O deputado do PSD eleito pelo círculo de Beja afirmou hoje que as câmaras municipais de Moura, Castro Verde, Ourique e Serpa devem assumir as responsabilidades pelas empreitadas em curso financiadas pelo Plano de Recuperação e Resiliência (PRR), considerando inaceitável que as autarquias procurem atribuir ao Governo a culpa por atrasos que, segundo ele, resultam de decisões locais.

“É de uma falta de honestidade política atroz as quatro autarquias virem exigir responsabilidades à ministra da Saúde para um problema que eles próprios criaram como se a culpa fosse da senhora ministra”,

A posição foi expressa por Gonçalo Valente, em comunicado remetido à agência Lusa, e centra-se na responsabilização direta dos municípios envolvidos pela gestão dos processos de contratação e execução das obras que integraram o PRR. O deputado sublinha que, em pelo menos dois casos — Castro Verde e Moura —, os projetos foram aprovados para inclusão no PRR no início de 2024 e o contrato de financiamento foi assinado em junho desse ano.

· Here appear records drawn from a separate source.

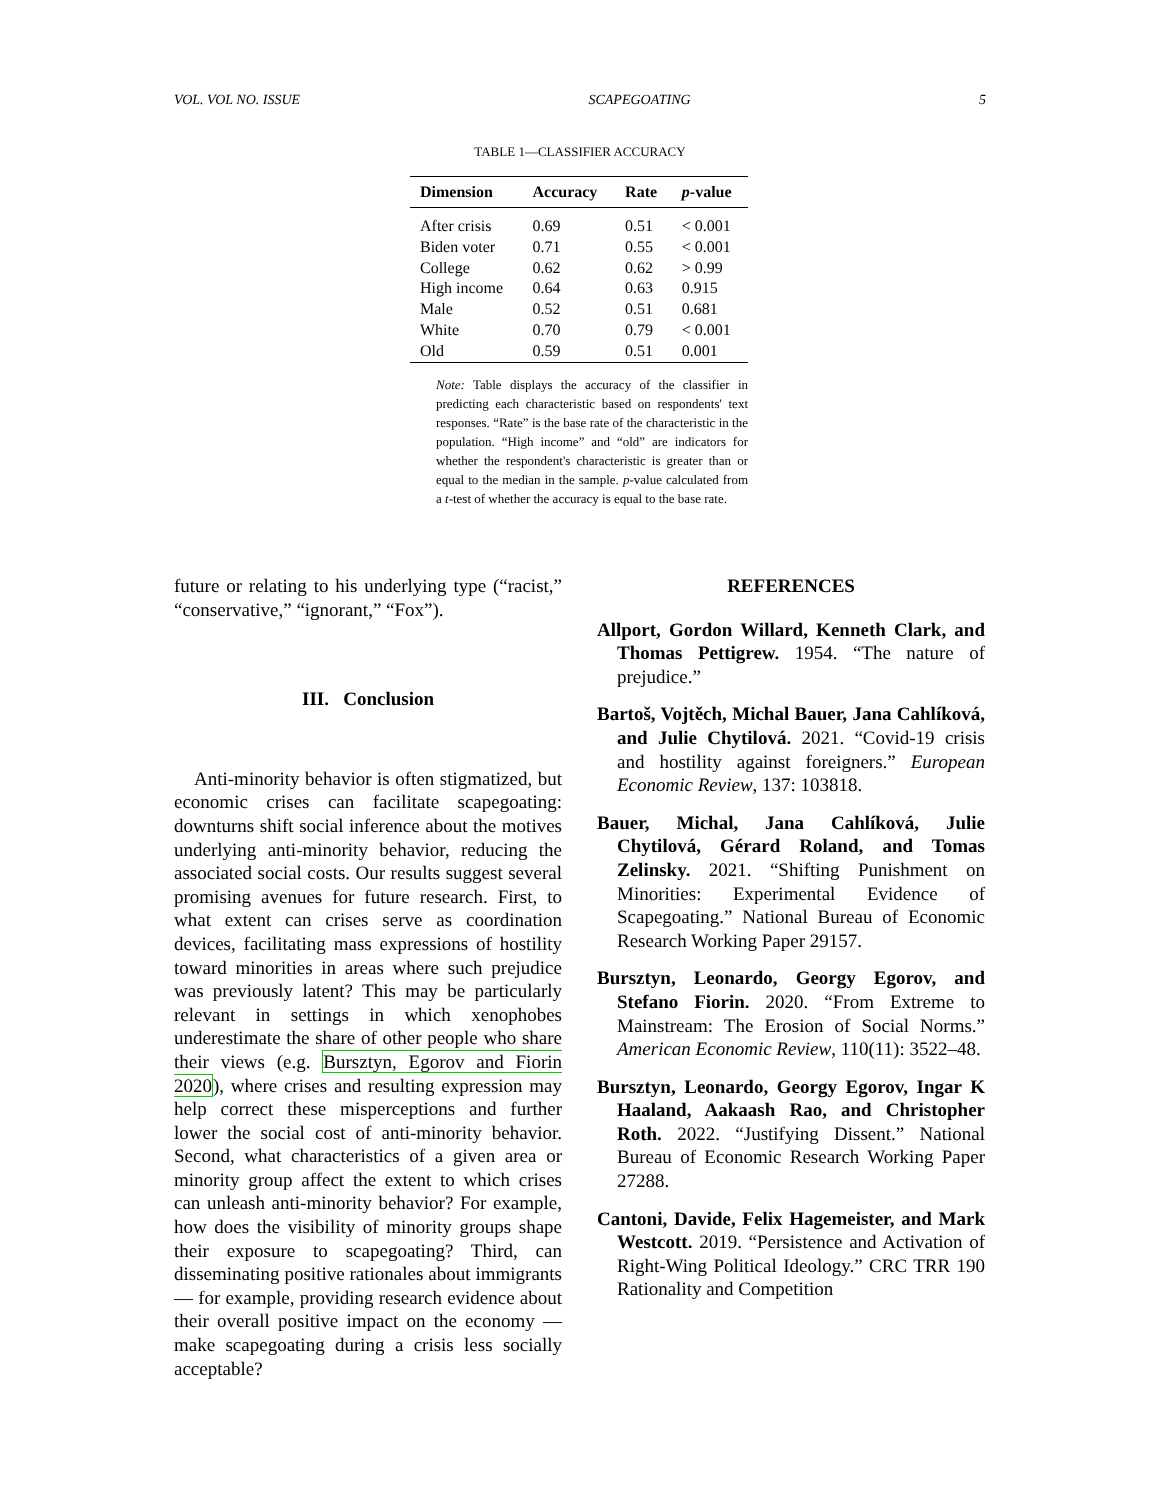VOL. VOL NO. ISSUE SCAPEGOATING 5
TABLE 1—CLASSIFIER ACCURACY
| Dimension | Accuracy | Rate | p -value |
| --- | --- | --- | --- |
| After crisis | 0.69 | 0.51 | < 0.001 |
| Biden voter | 0.71 | 0.55 | < 0.001 |
| College | 0.62 | 0.62 | > 0.99 |
| High income | 0.64 | 0.63 | 0.915 |
| Male | 0.52 | 0.51 | 0.681 |
| White | 0.70 | 0.79 | < 0.001 |
| Old | 0.59 | 0.51 | 0.001 |
Note: Table displays the accuracy of the classifier in predicting each characteristic based on respondents' text responses. “Rate” is the base rate of the characteristic in the population. “High income” and “old” are indicators for whether the respondent's characteristic is greater than or equal to the median in the sample. p-value calculated from a t-test of whether the accuracy is equal to the base rate.
future or relating to his underlying type (“racist,” “conservative,” “ignorant,” “Fox”).
III. Conclusion
Anti-minority behavior is often stigmatized, but economic crises can facilitate scapegoating: downturns shift social inference about the motives underlying anti-minority behavior, reducing the associated social costs. Our results suggest several promising avenues for future research. First, to what extent can crises serve as coordination devices, facilitating mass expressions of hostility toward minorities in areas where such prejudice was previously latent? This may be particularly relevant in settings in which xenophobes underestimate the share of other people who share their views (e.g. Bursztyn, Egorov and Fiorin 2020), where crises and resulting expression may help correct these misperceptions and further lower the social cost of anti-minority behavior. Second, what characteristics of a given area or minority group affect the extent to which crises can unleash anti-minority behavior? For example, how does the visibility of minority groups shape their exposure to scapegoating? Third, can disseminating positive rationales about immigrants — for example, providing research evidence about their overall positive impact on the economy — make scapegoating during a crisis less socially acceptable?
REFERENCES
Allport, Gordon Willard, Kenneth Clark, and Thomas Pettigrew. 1954. “The nature of prejudice.”
Bartoš, Vojtěch, Michal Bauer, Jana Cahlíková, and Julie Chytilová. 2021. “Covid-19 crisis and hostility against foreigners.” European Economic Review, 137: 103818.
Bauer, Michal, Jana Cahlíková, Julie Chytilová, Gérard Roland, and Tomas Zelinsky. 2021. “Shifting Punishment on Minorities: Experimental Evidence of Scapegoating.” National Bureau of Economic Research Working Paper 29157.
Bursztyn, Leonardo, Georgy Egorov, and Stefano Fiorin. 2020. “From Extreme to Mainstream: The Erosion of Social Norms.” American Economic Review, 110(11): 3522–48.
Bursztyn, Leonardo, Georgy Egorov, Ingar K Haaland, Aakaash Rao, and Christopher Roth. 2022. “Justifying Dissent.” National Bureau of Economic Research Working Paper 27288.
Cantoni, Davide, Felix Hagemeister, and Mark Westcott. 2019. “Persistence and Activation of Right-Wing Political Ideology.” CRC TRR 190 Rationality and Competition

Segundo o parlamentar, essas câmaras aceitaram então a responsabilidade pela preparação dos projetos, pelo lançamento do concurso público e pela gestão da execução da obra, bem como o calendário que previa a conclusão dos trabalhos até 31 de agosto de 2026. Pergunta, por isso, que ligação existe entre eventual atraso e a atuação do Governo: “Foi o Governo que se atrasou no financiamento? Geriu alguma fase do processo? Tomou alguma decisão que pusesse em causa os trabalhos?”, escreveu.

Quanto às intervenções em Ourique e Serpa, o deputado descreve os investimentos como de montante reduzido e com prazos de execução mais curtos, o que, na sua opinião, torna ainda mais difícil justificar falhas na conclusão dentro dos prazos contratualizados. Em consequência, exige que os presidentes das câmaras sejam “mais humildes” e assumam a responsabilidade pela não concretização atempada das obras.

Implicações locais e perguntas em aberto

O episódio levanta questões práticas para os cidadãos dos concelhos afetados: cumprimento de prazos e garantia de conclusão das obras financiadas pelo PRR, eventual necessidade de reprogramação financeira e impacto nos serviços e equipamentos previstos. A contestação pública do deputado cria um enquadramento de pressão política sobre as autarquias, que podem optar por respostas públicas, ajustes nos cronogramas ou pedido de esclarecimentos formais ao Governo.

  • Responsabilidade técnica: as autarquias assumiram a execução e a gestão dos concursos.
  • Calendário: projetos aprovados início de 2024; contratos assinados em junho de 2024; conclusão prevista até 31/08/2026.
  • Impacto local: atrasos podem condicionar a entrega de infraestruturas e serviços esperados pelas populações.

Até ao momento da divulgação do comunicado, não foi incluída na informação a resposta oficial das câmaras de Moura, Castro Verde, Ourique ou Serpa, nem comentários do Ministério da Saúde relativamente às acusações. A disputa pública aponta para uma necessidade de clarificação dos papéis e dos prazos, bem como de maior transparência sobre a gestão de fundos comunitários e nacionais no distrito.

Município Estado (segundo o deputado) Data/Observação
Moura Projeto aprovado e financiamento contratado Aprovação início de 2024; contrato em junho
Castro Verde Projeto aprovado e financiamento contratado Aprovação início de 2024; contrato em junho
Ourique Investimento de menor dimensão Prazos de execução curtos
Serpa Investimento de menor dimensão Prazos de execução curtos

Para os residentes dos concelhos mencionados, acompanhar os desenvolvimentos será relevante: eventuais atrasos podem atrasar a abertura de equipamentos ou obras de requalificação, e a clarificação sobre quem responde pelos eventuais incumprimentos é determinante para a responsabilização política e a correção de procedimentos futuros.